Ronald Keith Williamson's early life appeared charmed. A successful school and college baseball player, he seemed to have a world of opportunity at his feet. But, after injury put paid to his sporting career, he slowly began to show signs of mental illness, and drifted into a life of petty crime and misdemeanour.
When in 1982 a local girl was found raped and murdered, he was in prison serving time for kiting cheques. Whilst there, another prisoner, looking for release, alleged he had overheard him confessing to the killing, and Williamson was arrested for the crime. What followed was one of the most appalling cases of a miscarriage of justice America has ever seen.
From the point of his arrest, Williamson was taunted by prison guards who held back the medicines he was prescribed to control his psychiatric problems, meaning that when it came to trial he was distressed and not lucid.

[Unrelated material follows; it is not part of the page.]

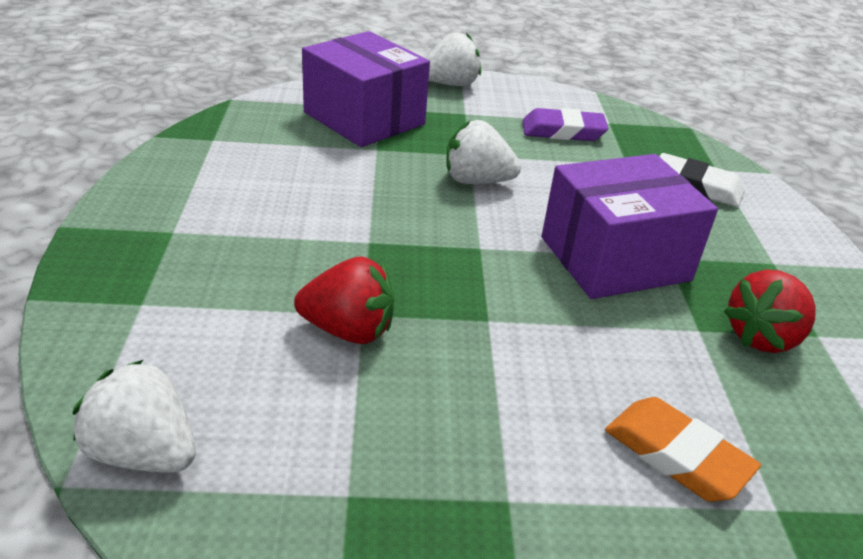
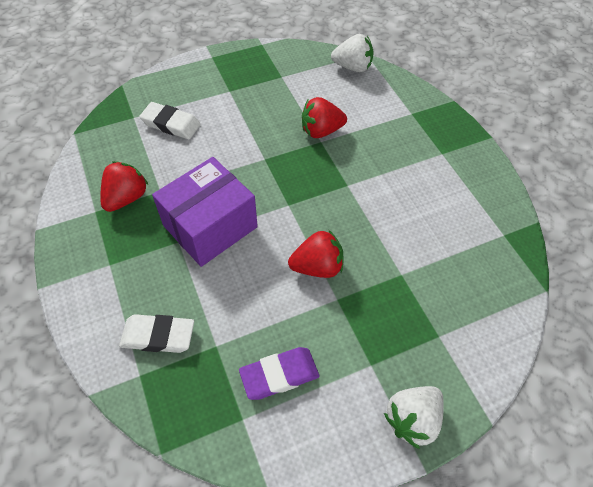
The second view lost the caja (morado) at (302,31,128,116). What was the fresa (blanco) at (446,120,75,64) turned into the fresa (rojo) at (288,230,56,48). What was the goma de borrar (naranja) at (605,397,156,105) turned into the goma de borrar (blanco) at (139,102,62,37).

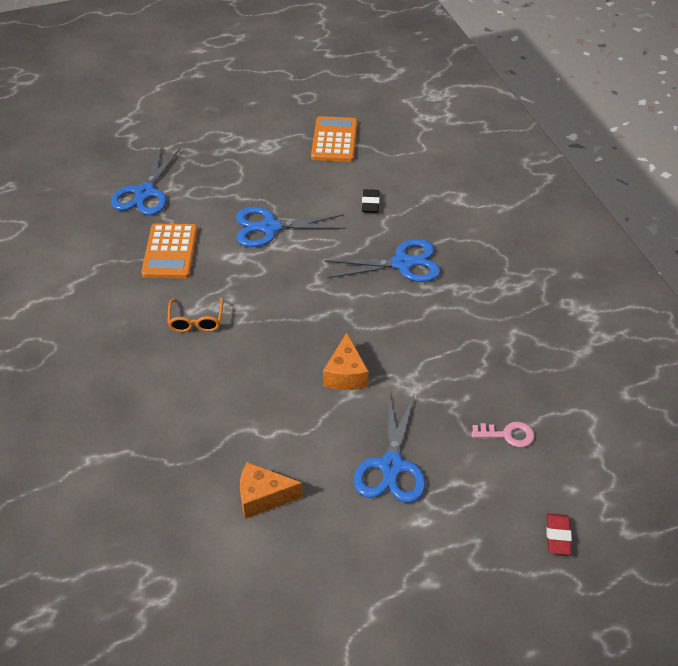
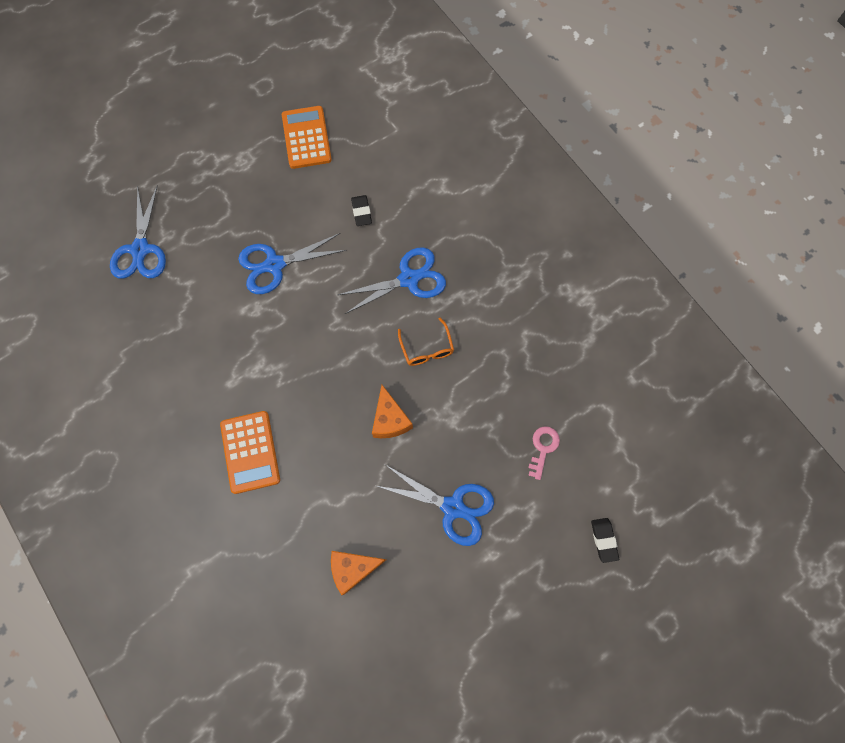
The calculadora (naranja) ended up elsewhere, having gone from (141,224,57,54) to (220,411,60,83). The gafas (naranja) ended up elsewhere, having gone from (167,297,57,35) to (398,318,56,48). The tijeras (azul) at (354,393,72,110) ended up facing another way, 60 degrees counterclockwise from before. The llave (rosa) at (471,422,64,25) ended up facing another way, 60 degrees counterclockwise from before. What was the goma de borrar (rojo) at (546,513,26,42) turned into the goma de borrar (negro) at (591,518,28,45).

At the trial itself he was never given fair representation - his lawyer was not only blind, but had also never handled a criminal case before, and never entered a plea on Williamson's behalf, that he was not fit to stand trial.
Williamson was found guilty, and sentenced to death. Despite many appeals, he was final given a date for his execution - Sept 24th 1994. It was only due to the last minute intervention by a group of appellate lawyers working on his behalf, who sought a writ from the district court judge, that he was given a stay of execution of five days.
Here, for the first time, Grisham delves into this story, tracing the man, the case and the trial, and showing how, thanks to this team of dedicated legal professionals, the real truth about the case came to light. Evidence surfaced to completely exhonorate Williamson, and he was freed in April 1999.
He later won a settlement in court for his conviction, but sadly passed away last year.